Le coronavirus n’en finit pas de faire son lot de victimes, en ce compris au sein de milieux d’accueil confinés.

C’est ainsi que 11 cas désormais avérés ont été détectés parmi les 120 patients du Centre neurologique et de réadaptation fonctionnelle (CNRF) de Fraiture-en-Condroz.

Lequel, ayant fusionné depuis le 1er janvier 2019 avec le CHU de Liège, accueille des patients atteints de pathologies lourdes (AVC, Parkinson, sclérose en plaques, etc.).

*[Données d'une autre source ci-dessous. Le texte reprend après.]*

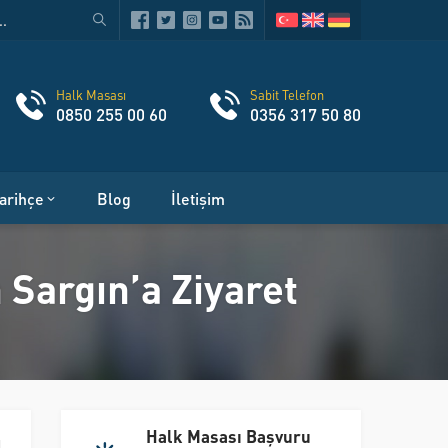
Halk Masası
Sabit Telefon
0850 255 00 60
0356 317 50 80
arihçe
Blog
İletişim
Sargın’a Ziyaret
Halk Masası Başvuru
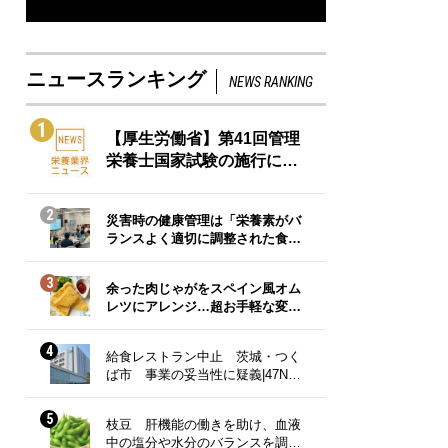
ニュースランキング
NEWS RANKING
1
【厚生労働省】第41回管理
栄養士国家試験の施行に…
2
災害時の健康管理は「栄養素がバ
ランスよく適切に調整された食…
3
余った肉じゃがをスペイン風オム
レツにアレンジ…超お手軽な変…
4
給食レストラン中止 茨城・つく
ば市 事業の妥当性に疑義|47N…
5
枝豆 肝機能の働きを助け、血液
中の塩分や水分のバランスを調…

Contacté par nos soins, le neurologue Daniel Guillaume, ancien directeur médical du site, confirme cette situation mais estime qu’elle est sous contrôle. En effet, l’ensemble des patients infectés ont été isolés dans leur chambre au 2e étage de l’établissement.

S’il s’agit donc de patients déjà fragilisés, leur état de santé est stable à ce stade selon notre interlocuteur.

Sur un total de 250 personnes, 5 membres du personnel soignant dont 2 médecins ont également été écartés.

Et ce car ils présentaient des symptômes du virus, d’autres plus âgés ou au système immunitaire affaibli ayant aussi été écartés préventivement par leur médecin traitant.

Outre les 11 cas avérés, il existe plusieurs suspicions d’autres cas. La contamination étant relativement aisée au vu de la promiscuité des lieux.

Précaution et solidarité

Comme expliqué par Daniel Guillaume, "des mesures de précaution ont été prises". Une vingtaine de patients en fin de revalidation ont ainsi été renvoyés à leur domicile.

"On veille à ne pas mettre un patient infecté à côté d’un autre asymptomatique." En outre, un arrêt de la rééducation systématique est de mise. Les soins infirmiers continuent quant à eux à être assurés.

Parmi le personnel, certains font du télétravail et d’autres comme les kinésithérapeutes se rendent utiles. "Ils viennent quand même aider sur place." Une solidarité s’est mise en place et une attention est portée au suivi psychologique des patients et des soignants.